• [Exercise description]: Keep only those lines of the records that include the string "making".

[Record set — start]

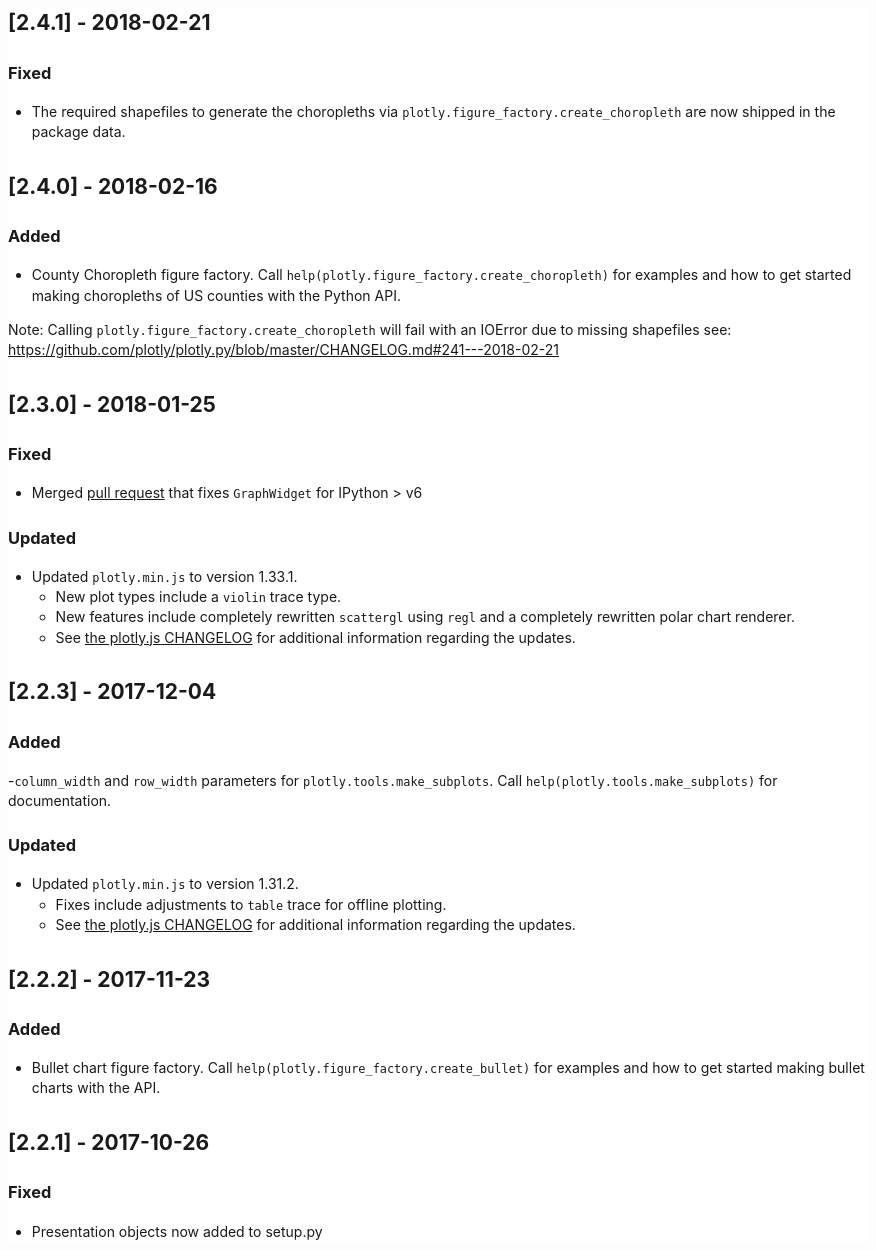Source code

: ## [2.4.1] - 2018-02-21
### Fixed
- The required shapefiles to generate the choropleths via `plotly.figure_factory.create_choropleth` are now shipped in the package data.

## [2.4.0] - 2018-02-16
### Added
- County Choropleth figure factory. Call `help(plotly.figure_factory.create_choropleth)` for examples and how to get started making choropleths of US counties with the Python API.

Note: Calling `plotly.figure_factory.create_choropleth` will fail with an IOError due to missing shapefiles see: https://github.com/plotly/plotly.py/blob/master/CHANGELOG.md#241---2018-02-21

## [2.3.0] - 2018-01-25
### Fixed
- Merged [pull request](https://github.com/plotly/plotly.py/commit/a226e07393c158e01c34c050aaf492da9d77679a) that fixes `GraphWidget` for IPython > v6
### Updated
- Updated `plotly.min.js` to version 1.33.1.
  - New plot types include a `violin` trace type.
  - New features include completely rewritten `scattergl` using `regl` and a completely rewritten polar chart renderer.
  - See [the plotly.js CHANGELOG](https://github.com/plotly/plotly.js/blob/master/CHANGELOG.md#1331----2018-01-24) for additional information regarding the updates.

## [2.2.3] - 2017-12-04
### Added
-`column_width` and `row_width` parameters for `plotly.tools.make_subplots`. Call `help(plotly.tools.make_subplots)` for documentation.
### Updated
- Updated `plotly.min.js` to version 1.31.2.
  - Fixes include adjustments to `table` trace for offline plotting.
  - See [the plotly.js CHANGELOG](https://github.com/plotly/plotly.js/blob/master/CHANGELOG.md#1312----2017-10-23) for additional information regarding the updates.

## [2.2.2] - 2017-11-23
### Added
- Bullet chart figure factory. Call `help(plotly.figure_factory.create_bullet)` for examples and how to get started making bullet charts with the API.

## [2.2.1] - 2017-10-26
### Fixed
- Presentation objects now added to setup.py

[Record set — finish]

• [Response to this exercise]:
- County Choropleth figure factory. Call `help(plotly.figure_factory.create_choropleth)` for examples and how to get started making choropleths of US counties with the Python API.
- Bullet chart figure factory. Call `help(plotly.figure_factory.create_bullet)` for examples and how to get started making bullet charts with the API.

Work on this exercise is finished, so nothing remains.